Material for this exercise:
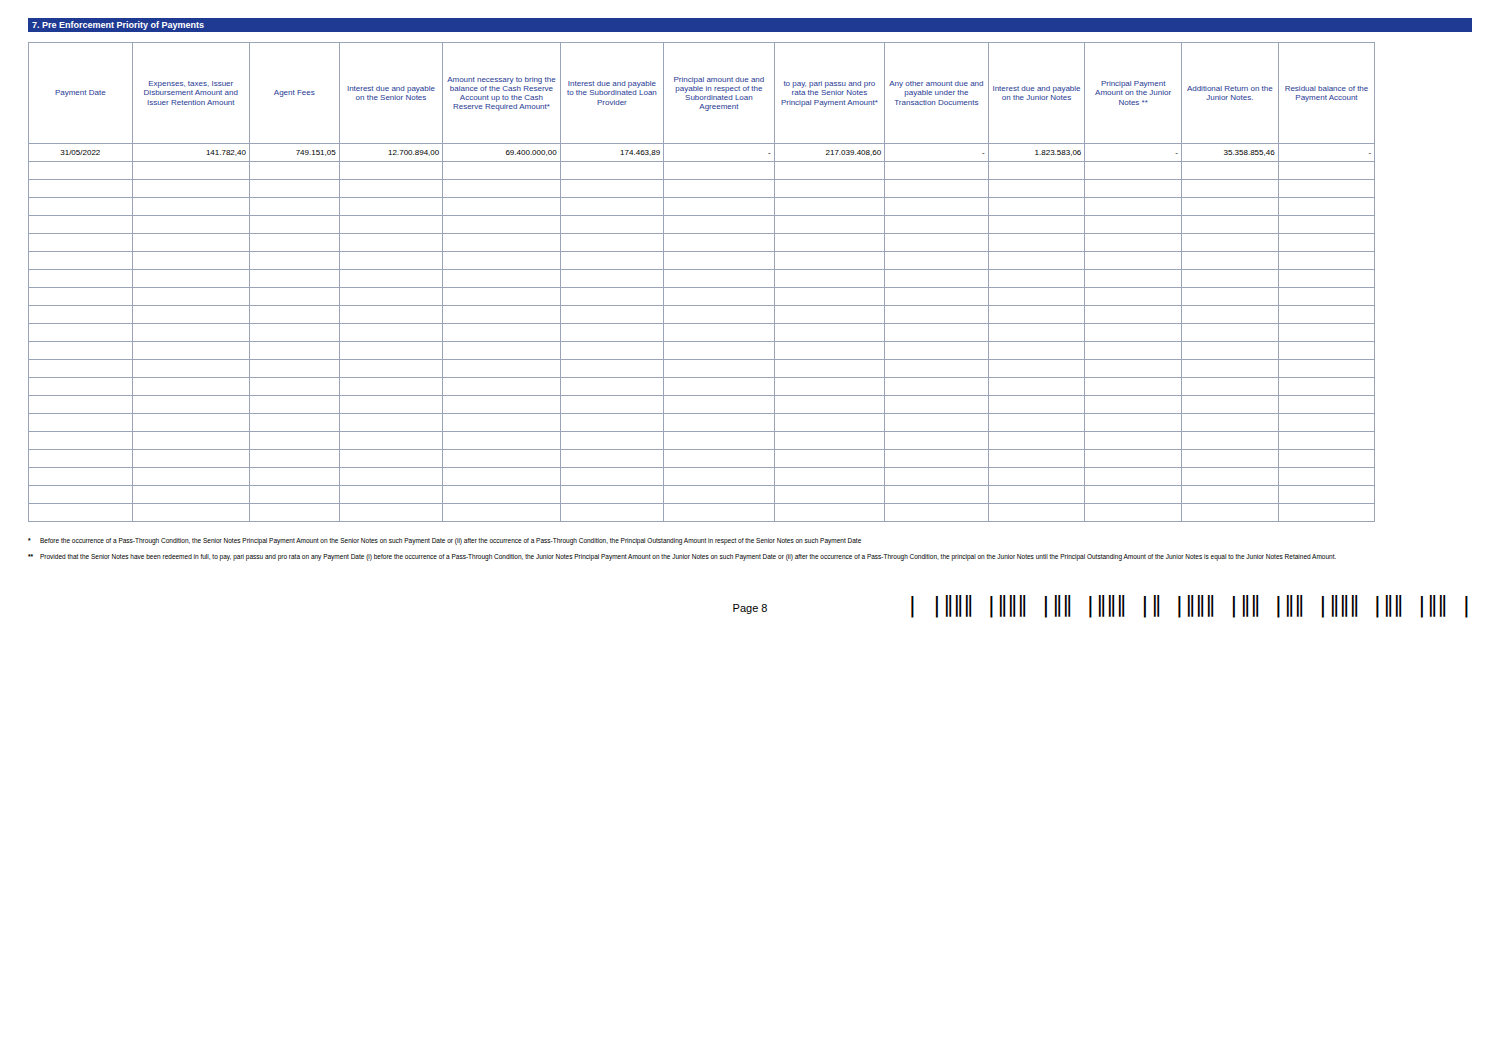7. Pre Enforcement Priority of Payments
| Payment Date | Expenses, taxes, Issuer Disbursement Amount and Issuer Retention Amount | Agent Fees | Interest due and payable on the Senior Notes | Amount necessary to bring the balance of the Cash Reserve Account up to the Cash Reserve Required Amount* | Interest due and payable to the Subordinated Loan Provider | Principal amount due and payable in respect of the Subordinated Loan Agreement | to pay, pari passu and pro rata the Senior Notes Principal Payment Amount* | Any other amount due and payable under the Transaction Documents | Interest due and payable on the Junior Notes | Principal Payment Amount on the Junior Notes ** | Additional Return on the Junior Notes. | Residual balance of the Payment Account |
| --- | --- | --- | --- | --- | --- | --- | --- | --- | --- | --- | --- | --- |
| 31/05/2022 | 141.782,40 | 749.151,05 | 12.700.894,00 | 69.400.000,00 | 174.463,89 | - | 217.039.408,60 | - | 1.823.583,06 | - | 35.358.855,46 | - |
*Before the occurrence of a Pass-Through Condition, the Senior Notes Principal Payment Amount on the Senior Notes on such Payment Date or (ii) after the occurrence of a Pass-Through Condition, the Principal Outstanding Amount in respect of the Senior Notes on such Payment Date
**Provided that the Senior Notes have been redeemed in full, to pay, pari passu and pro rata on any Payment Date (i) before the occurrence of a Pass-Through Condition, the Junior Notes Principal Payment Amount on the Junior Notes on such Payment Date or (ii) after the occurrence of a Pass-Through Condition, the principal on the Junior Notes until the Principal Outstanding Amount of the Junior Notes is equal to the Junior Notes Retained Amount.
Page 8
| |∥∥∥ |∥∥∥ |∥∥ |∥∥∥ |∥ |∥∥∥ |∥∥ |∥∥ |∥∥∥ |∥∥ |∥∥ |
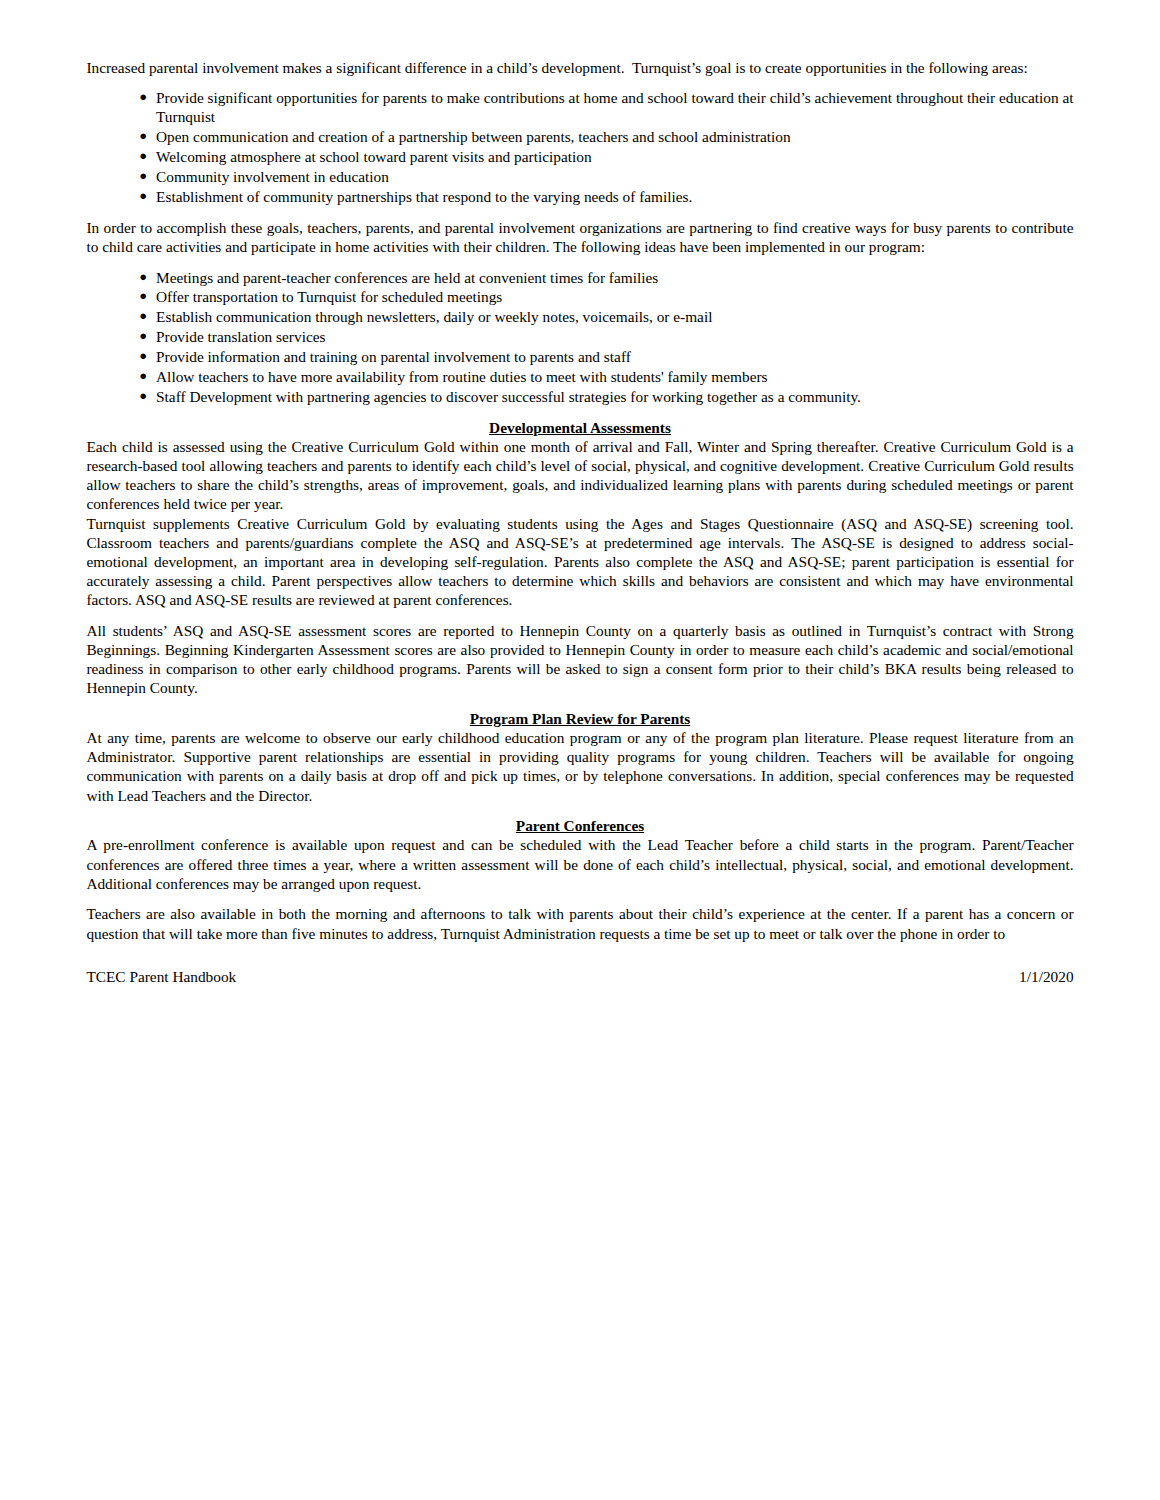Increased parental involvement makes a significant difference in a child’s development. Turnquist’s goal is to create opportunities in the following areas:
Provide significant opportunities for parents to make contributions at home and school toward their child’s achievement throughout their education at Turnquist
Open communication and creation of a partnership between parents, teachers and school administration
Welcoming atmosphere at school toward parent visits and participation
Community involvement in education
Establishment of community partnerships that respond to the varying needs of families.
In order to accomplish these goals, teachers, parents, and parental involvement organizations are partnering to find creative ways for busy parents to contribute to child care activities and participate in home activities with their children. The following ideas have been implemented in our program:
Meetings and parent-teacher conferences are held at convenient times for families
Offer transportation to Turnquist for scheduled meetings
Establish communication through newsletters, daily or weekly notes, voicemails, or e-mail
Provide translation services
Provide information and training on parental involvement to parents and staff
Allow teachers to have more availability from routine duties to meet with students' family members
Staff Development with partnering agencies to discover successful strategies for working together as a community.
Developmental Assessments
Each child is assessed using the Creative Curriculum Gold within one month of arrival and Fall, Winter and Spring thereafter. Creative Curriculum Gold is a research-based tool allowing teachers and parents to identify each child’s level of social, physical, and cognitive development. Creative Curriculum Gold results allow teachers to share the child’s strengths, areas of improvement, goals, and individualized learning plans with parents during scheduled meetings or parent conferences held twice per year.
Turnquist supplements Creative Curriculum Gold by evaluating students using the Ages and Stages Questionnaire (ASQ and ASQ-SE) screening tool. Classroom teachers and parents/guardians complete the ASQ and ASQ-SE’s at predetermined age intervals. The ASQ-SE is designed to address social-emotional development, an important area in developing self-regulation. Parents also complete the ASQ and ASQ-SE; parent participation is essential for accurately assessing a child. Parent perspectives allow teachers to determine which skills and behaviors are consistent and which may have environmental factors. ASQ and ASQ-SE results are reviewed at parent conferences.
All students’ ASQ and ASQ-SE assessment scores are reported to Hennepin County on a quarterly basis as outlined in Turnquist’s contract with Strong Beginnings. Beginning Kindergarten Assessment scores are also provided to Hennepin County in order to measure each child’s academic and social/emotional readiness in comparison to other early childhood programs. Parents will be asked to sign a consent form prior to their child’s BKA results being released to Hennepin County.
Program Plan Review for Parents
At any time, parents are welcome to observe our early childhood education program or any of the program plan literature. Please request literature from an Administrator. Supportive parent relationships are essential in providing quality programs for young children. Teachers will be available for ongoing communication with parents on a daily basis at drop off and pick up times, or by telephone conversations. In addition, special conferences may be requested with Lead Teachers and the Director.
Parent Conferences
A pre-enrollment conference is available upon request and can be scheduled with the Lead Teacher before a child starts in the program. Parent/Teacher conferences are offered three times a year, where a written assessment will be done of each child’s intellectual, physical, social, and emotional development. Additional conferences may be arranged upon request.
Teachers are also available in both the morning and afternoons to talk with parents about their child’s experience at the center. If a parent has a concern or question that will take more than five minutes to address, Turnquist Administration requests a time be set up to meet or talk over the phone in order to
TCEC Parent Handbook 1/1/2020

What you need to do: Return, from the entries, each line that holds "families".

Result of the exercise:
Establishment of community partnerships that respond to the varying needs of families.
Meetings and parent-teacher conferences are held at convenient times for families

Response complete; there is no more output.